A Groom for Mama Blurb: Beverly Walters is dying, and before she goes she has one wish—to find a groom for her daughter. To get the deed done, Mama enlists the dating service of Jack Somerset, Allison’s former boyfriend.

 The last thing corporate-climbing Allison wants is a husband. Furious with Mama’s meddling, and a bit more interested in Jack than she wants to admit, Allison agrees to the scheme as long as Mama promises to search for a cure for her terminal illness.

A cross-country trip from Nevada to Ohio ensues, with a string of disastrous dates along the way, as the trio hunts for treatment and A Groom For Mama.

Don't forget to comment on any post now through November 12th to get your name in the drawing for Sara L. Foust's book Callum's Compass! Winner will be announced in the November 13th issue of the Weekly Windup. Paperback giveaways are for U.S. residents only.

About the Author:

Multi-award-winning author Catherine Castle has been writing all her life. Before beginning her career as a romance writer she worked part-time as a freelance writer. She has over 600 articles and photographs to her credit, under her real name, in the Christian and secular market. Besides writing, Catherine loves traveling with her husband, singing, and attending theatre. In the winter she loves to quilt and has a lot of UFOs (unfinished objects) in her sewing case. In the summer her favorite place to be is in her garden. She’s passionate about gardening and even won a “Best Hillside Garden” award from the local gardening club.

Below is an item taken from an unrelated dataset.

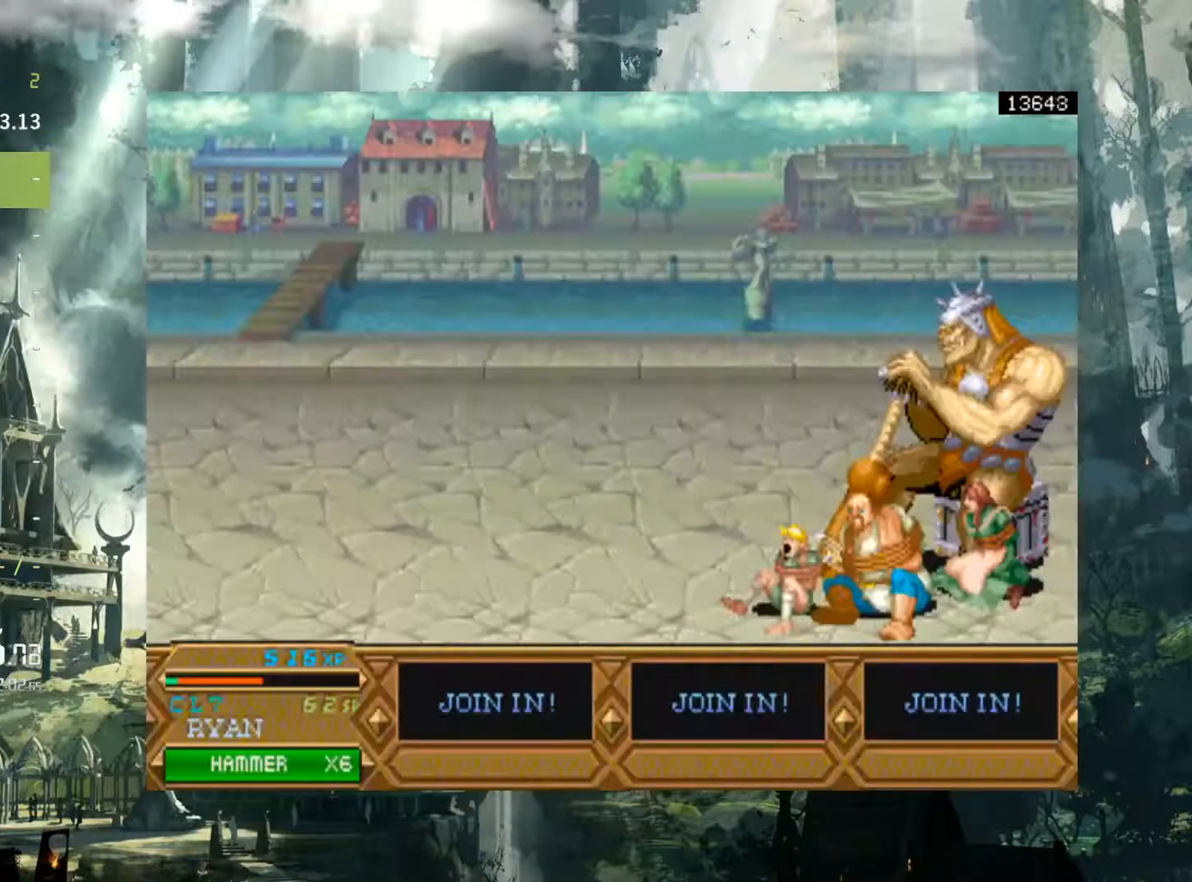
{"buttons": [], "events": [[83, "DPAD_UP", "up"]]}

Her debut inspiration romantic suspense, The Nun and the Narc, from Soul Mate Publishing was an ACFW Genesis Finalist, a 2014 EPIC finalist, and the winner of the 2014 Beverly Hills Book Award and the 2014 RONE Award. Her most recent release, A Groom for Mama, is a sweet romantic comedy from Soul Mate Publishing.  Both books are available on Amazon. You can connect with her at her website and blog:





  1. Wonderful post about wedding cakes throughout history. I attended a wedding where cookies were served instead of cake, except for the small cake for the bride and groom to cut and feed each other. A friend said she attended a wedding where doughnuts were piled up like a cake for the guests to eat, since the bride loved doughnuts. So definitely outside of the box.

    A Groom for Mama sounds like a delightful read. I have it on my TBR list.

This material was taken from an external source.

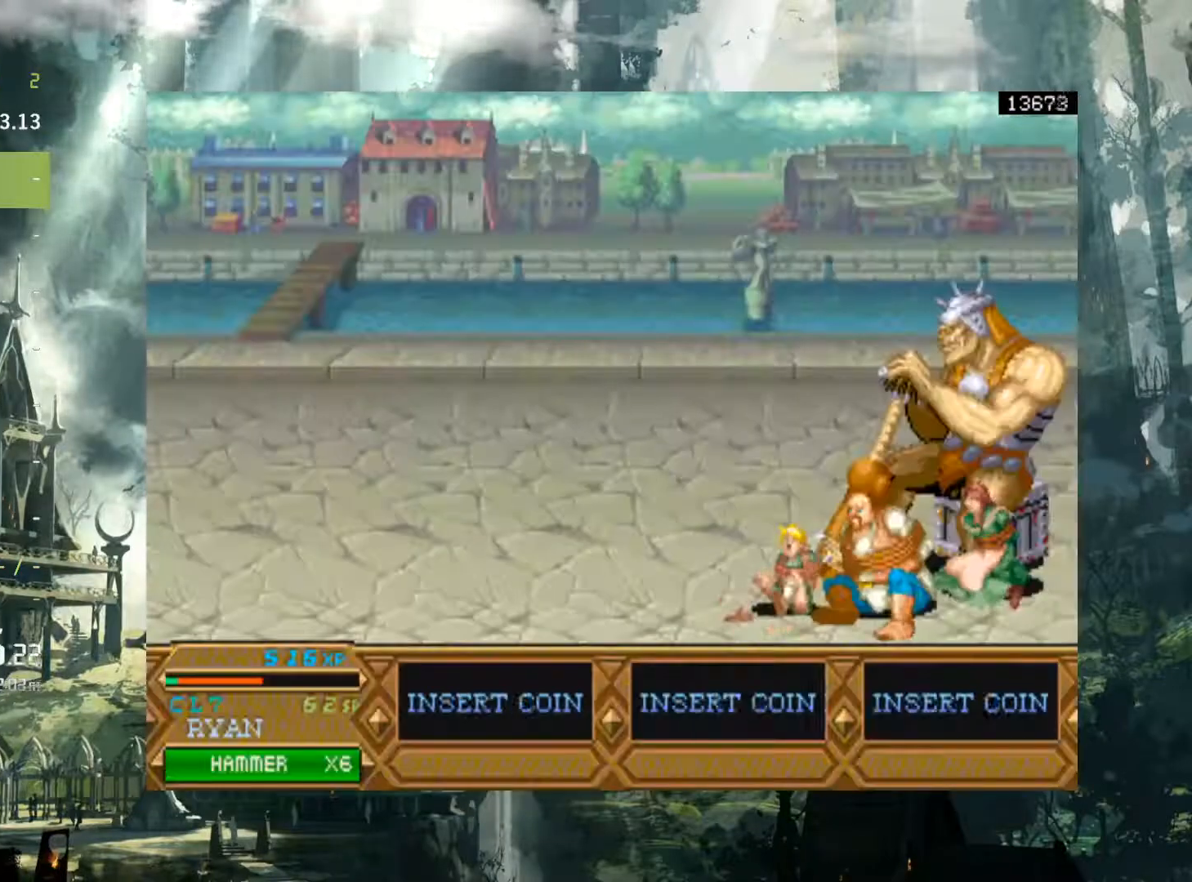
{"buttons": [], "events": []}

    1. The doughnut cake sounds a bit like the Croquembouch cake, with a twist. I hope you enjoy A Groom for Mama.

  2. I think the most unusual wedding cake I've ever seen was one I was asked to make for a couple at our church. At the time I was making specialty cakes as a side-line business. The bride wanted a full, double layered, sheetcake made into an open Bible (3D no less, with curved pages like you see in pictures of open books). A conventional 3 tiered wedding cake with pink roses cascading down the side in a curve like a spiral staircase was offset to the back of the Bible and stood on 10" pillars (the front two stuck into the Bible cake). A bouquet of roses was under the pillared tier at the back of the Bible with ivy and frosting ribbons trailing down between the pages like a bookmark. That was the last wedding cake I ever made. I retired from them as the girls were requesting larger and larger cakes with every wedding, and I could barely pick this one up to get it to the reception hall. LOL It was a beauty though. Wish I still had a picture to show you.

  3. Oh my goodness! That sounds like quite a confection. I wish you had a picture, too. It sounds fantastic. And the Bible was a great touch to honor Christ in their marriage.

  4. I’ve only personally seen the simple tiered cakes. But there’s one going around Facebook that is a monstrosity that looks like a cathedral. It’s pretty, though!

  5. A cathedral? Wow. Ivd gt to look that one up. Thanks for telling me about it.

  6. I had never thought about the origin of wedding cakes. Very interesting post.